Certains points de division

L’un des points qui divisent au sein du Parlement est la capacité de l’instance de probité à faire des investigations concernant une personne physique ou morale. Certains députés pensent que l’instance n’a pas vocation à mener des investigations tandis que d’autres députés pensent que cette instance peut aller jusque-là. 

Lire aussi : Lutte contre la corruption : nouvelles fonctions pour l'INPPLC

L’objectif primaire de cette instance sera essentiellement de mener des enquêtes et recherches sur le terrain dans l’objectif d’analyser le phénomène de la corruption et d'évaluer son impact. À ce titre, il sera procédé à la mise en place d’un observatoire de suivi de la corruption dans les secteurs public et privé. Cet observatoire sera chargé de contrôler toutes les opérations liées à cette pratique qui gangrène le pays.

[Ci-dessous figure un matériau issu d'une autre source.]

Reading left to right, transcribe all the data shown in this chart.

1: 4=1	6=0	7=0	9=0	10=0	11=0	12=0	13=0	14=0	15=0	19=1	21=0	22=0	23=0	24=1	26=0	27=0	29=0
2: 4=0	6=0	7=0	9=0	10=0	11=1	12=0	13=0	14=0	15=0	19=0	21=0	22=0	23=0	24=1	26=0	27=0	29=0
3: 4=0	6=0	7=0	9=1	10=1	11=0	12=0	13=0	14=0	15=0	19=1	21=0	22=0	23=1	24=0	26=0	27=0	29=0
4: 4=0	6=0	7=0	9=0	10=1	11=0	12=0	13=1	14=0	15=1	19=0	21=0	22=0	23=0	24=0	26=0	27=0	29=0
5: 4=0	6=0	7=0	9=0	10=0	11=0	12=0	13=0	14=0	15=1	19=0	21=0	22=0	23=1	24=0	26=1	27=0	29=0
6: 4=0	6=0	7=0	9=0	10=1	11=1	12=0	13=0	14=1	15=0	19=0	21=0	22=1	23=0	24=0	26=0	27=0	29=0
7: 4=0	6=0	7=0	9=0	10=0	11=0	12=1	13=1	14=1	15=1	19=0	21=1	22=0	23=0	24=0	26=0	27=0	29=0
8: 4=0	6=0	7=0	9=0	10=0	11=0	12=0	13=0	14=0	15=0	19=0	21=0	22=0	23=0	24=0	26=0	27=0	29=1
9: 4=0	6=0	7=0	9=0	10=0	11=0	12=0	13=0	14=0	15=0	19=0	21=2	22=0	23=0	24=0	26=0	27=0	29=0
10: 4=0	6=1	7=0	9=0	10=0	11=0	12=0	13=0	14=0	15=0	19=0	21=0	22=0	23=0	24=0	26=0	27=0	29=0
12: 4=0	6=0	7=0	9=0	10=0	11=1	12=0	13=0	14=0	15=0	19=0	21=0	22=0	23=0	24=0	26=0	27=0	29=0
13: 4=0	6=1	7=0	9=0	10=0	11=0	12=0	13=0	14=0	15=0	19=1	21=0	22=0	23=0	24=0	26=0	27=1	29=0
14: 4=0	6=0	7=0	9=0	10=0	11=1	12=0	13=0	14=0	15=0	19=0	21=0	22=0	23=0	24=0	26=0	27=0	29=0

Ce projet de loi s’inscrit dans le cadre des réponses aux directives royales. Le Roi a insisté à plusieurs occasions lors de ces discours sur l’importance accordée à la promotion de la probité et la lutte contre toutes les formes de corruption. Ce projet de loi vient également pour répondre aux attentes et aux aspirations des citoyens à bénéficier des services publics dans le respect des exigences de transparence, d’intégrité et de qualité.

 

117 affaires en flagrant délit détectées en 2019

Dans le cadre de sa lutte contre cette perversité, le Maroc avait mis en place en mai 2018 un numéro de téléphone pour dénoncer tout acte répréhensible. Le numéro vert (0537718888) a permis de traiter 117 affaires en flagrant délit en 2019, soit une moyenne d’un cas tous les trois jours.

Lire aussi Corruption : l’ex-directeur de l’Agence urbaine de Marrakech écope de 10 ans de prison

Rappelons que le dernier rapport synthétique de la commission nationale anticorruption table sur une amélioration des indices durant cette année 2021. En 2019, l’instance de probité a indiqué que la position du Maroc stagne depuis plus de 15 ans avec une note qui reste largement inférieure à la moyenne (la note la plus haute obtenue est de 43/100).

En 2021, la barre est plus haute encore. L’objectif est de gagner environ 17 places dans l’indice de perception de la corruption, 20 places dans l’indice de Doing Business et 25 places pour l’indice de la compétitivité mondiale (WEF). Pour cela, 91 projets sont prévus et seront annoncés pour les deux prochaines années. A suivre.